Which brings us to Paul and the Philippians. What words does Paul have for you on this night where the life you’ve had for these last few years is ending with no life yet in place to replace it? “Have no anxiety at all.” You go, Paul! And more: “Keep on doing what you have learned and received and heard and seen.” Doesn’t that rather raise a question: Just what have you learned and received and heard and seen? Like Isaiah, Paul captures well the hope of my heart for what your time at Xavier has been and what you have taken in here; that these years have poured into you – poured into you – “whatever is true, whatever is honorable, whatever is just, whatever is pure, whatever is lovely, whatever is gracious,” whatever is excellent and worthy of praise. I know enough of you well enough to know how hard you have sought to drink in as much as you could, so that I can guess that the rest of you have as well.
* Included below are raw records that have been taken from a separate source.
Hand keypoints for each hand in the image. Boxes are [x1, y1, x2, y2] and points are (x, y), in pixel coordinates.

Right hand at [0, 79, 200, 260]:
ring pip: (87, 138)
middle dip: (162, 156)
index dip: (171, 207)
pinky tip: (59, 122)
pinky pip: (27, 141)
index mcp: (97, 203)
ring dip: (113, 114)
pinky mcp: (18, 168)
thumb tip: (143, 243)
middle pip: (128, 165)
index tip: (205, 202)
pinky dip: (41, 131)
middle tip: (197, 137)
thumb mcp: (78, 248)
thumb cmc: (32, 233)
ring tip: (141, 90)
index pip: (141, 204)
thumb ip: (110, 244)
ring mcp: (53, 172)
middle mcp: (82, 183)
And if you have, then indeed you need have no anxiety at all about how your life will be or where your life will go or what your life will become, no need ever to hold it a safe arm’s length away, but invest yourself fully in it.
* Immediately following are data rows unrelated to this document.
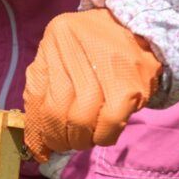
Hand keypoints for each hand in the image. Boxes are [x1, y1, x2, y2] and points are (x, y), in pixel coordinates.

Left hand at [23, 8, 161, 162]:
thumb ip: (44, 89)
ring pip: (80, 119)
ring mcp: (104, 63)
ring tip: (82, 140)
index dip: (36, 129)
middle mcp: (74, 46)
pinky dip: (102, 137)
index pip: (36, 96)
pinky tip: (102, 136)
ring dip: (79, 139)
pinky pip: (108, 123)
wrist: (142, 29)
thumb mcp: (63, 57)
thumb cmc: (96, 49)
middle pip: (56, 109)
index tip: (40, 148)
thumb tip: (36, 138)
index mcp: (54, 40)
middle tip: (63, 144)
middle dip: (57, 137)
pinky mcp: (129, 83)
Which brings us to the musical, mystical words of John. As you know, passage after passage in the Gospel of John finds Jesus rhapsodizing lyrically over the nature of the relationship between Him and the Father. But in the passage we hear tonight, John’s Gospel takes a telling turn: Jesus welcomes into that relationship those who have become His friends. And isn’t this what Jesus now calls you, and therefore isn’t His relationship with the Father the intimacy into which He now welcomes you? To be sure, it has its command – that we love one another as He has loved us – but with that command comes the best guarantee there is of our being truly grounded in life, of having the right place from which to proceed, to act, to do whatever is before us, that to which we are called. Indeed, He has been readying you for this for some time, because “it was not you who chose me, but I who chose you,” as He says. And isn’t that, therefore, why you’re here tonight at all? Why you came to Xavier in the first place? Why you majored in what you majored in, why you spent those nights with your friends that you spent, why you found yourselves becoming yourselves in all the hundred and one, the thousand and one, the million and one ways in which you became them?